Afin de mieux comprendre comment les cellules immunitaires du cerveau contribuent à la maladie d’Alzheimer, le Dr Gan et ses collègues ont d’abord établi l’empreinte moléculaire de chaque cellule microgliale dans le cerveau de malades, porteurs d’une mutation du gène TREM2 — une mutation que l’on sait associée à une augmentation considérable du risque de développer la maladie. Cette mutation particulière du gène TREM2, notée R47H, multiplie presque par trois le risque de développer une maladie d’Alzheimer, selon une étude publiée en 2013.
TREM2 (triggering receptor expressed on myeloid cells 2) est un récepteur principalement exprimé par la microglie du cerveau ; entre autres fonctions, il signale de moduler l’inflammation et le métabolisme par l’intermédiaire d’une enzyme appelée AKT. Or, une expérience menée sur des modèles murins d’Alzheimer a montré que l’inhibition de cette enzyme permettait d’inverser l’inflammation de la microglie et donc, de protéger les neurones du cerveau.
Des neurones protégés contre la toxicité synaptique
L’équipe a établi son modèle de souris en combinant deux souches : l’une était porteuse de la mutation R47H et l’autre présentait des agrégats de protéine Tau — l’une des principales caractéristiques pathologiques d’un cerveau atteint d’Alzheimer. Les modèles murins porteurs de la mutation présentaient des déficits liés à la mémoire (tout comme les patients humains) ; plus précisément, la mutation R47H « induisait et exacerbait les déficits de mémoire spatiale médiés par Tau chez les souris femelles », écrivent les chercheurs. En outre, leur microglie exprimait des niveaux élevés de cytokines pro-inflammatoires et présentait une voie de signalisation AKT hyperactive.

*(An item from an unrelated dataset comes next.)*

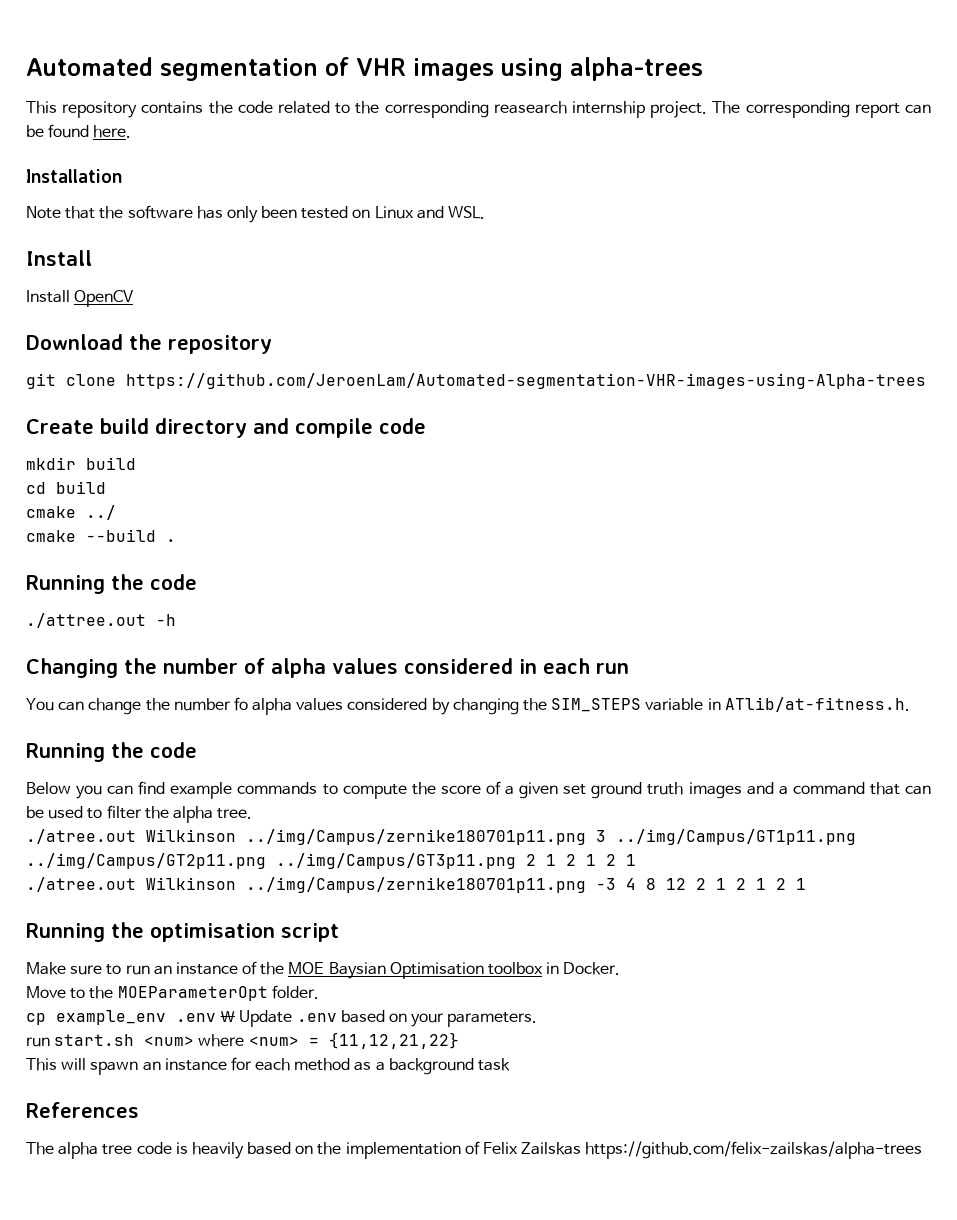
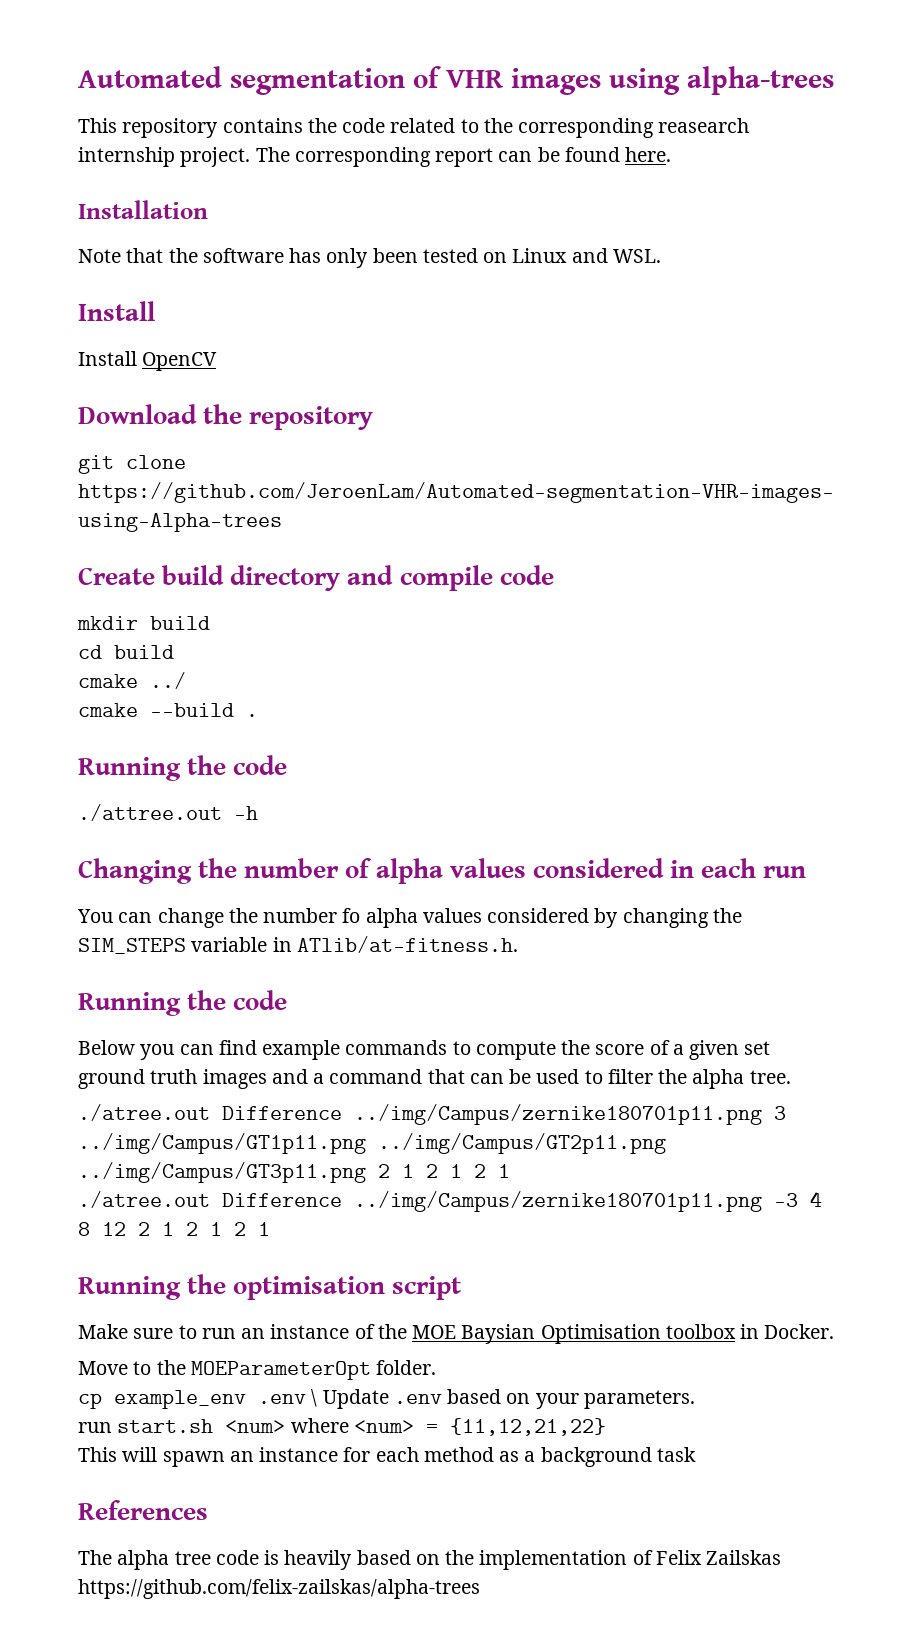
[146,829,236,842] Wilkinson -> [222,1106,342,1120] Difference
[146,877,236,890] Wilkinson -> [222,1193,342,1207] Difference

Les chercheurs ont donc tenté d’inhiber l’AKT chez les souris, à l’aide d’un médicament appelé MK-2206. Il se trouve que ce traitement est actuellement évalué dans le cadre de plusieurs essais cliniques sur le cancer. En effet, la signalisation AKT contribue aussi à la pathogenèse de nombreux types de cancer ; l’innocuité de ce traitement fait donc déjà l’objet d’une étude. L’équipe a pu constater que le MK-2206 a inversé les processus inflammatoires au niveau de la microglie et a même protégé les neurones contre la toxicité synaptique caractéristique de la maladie.
La mise en évidence des mécanismes de la mutation R47H qui favorisent la maladie d’Alzheimer confirme que les inhibiteurs de la signalisation AKT constituent une stratégie pertinente de modulation microgliale pour traiter la maladie. « Nos résultats soutiennent la poursuite de l’étude de [MK-2206] en tant que thérapie potentielle de la maladie d’Alzheimer », conclut le Dr Gan.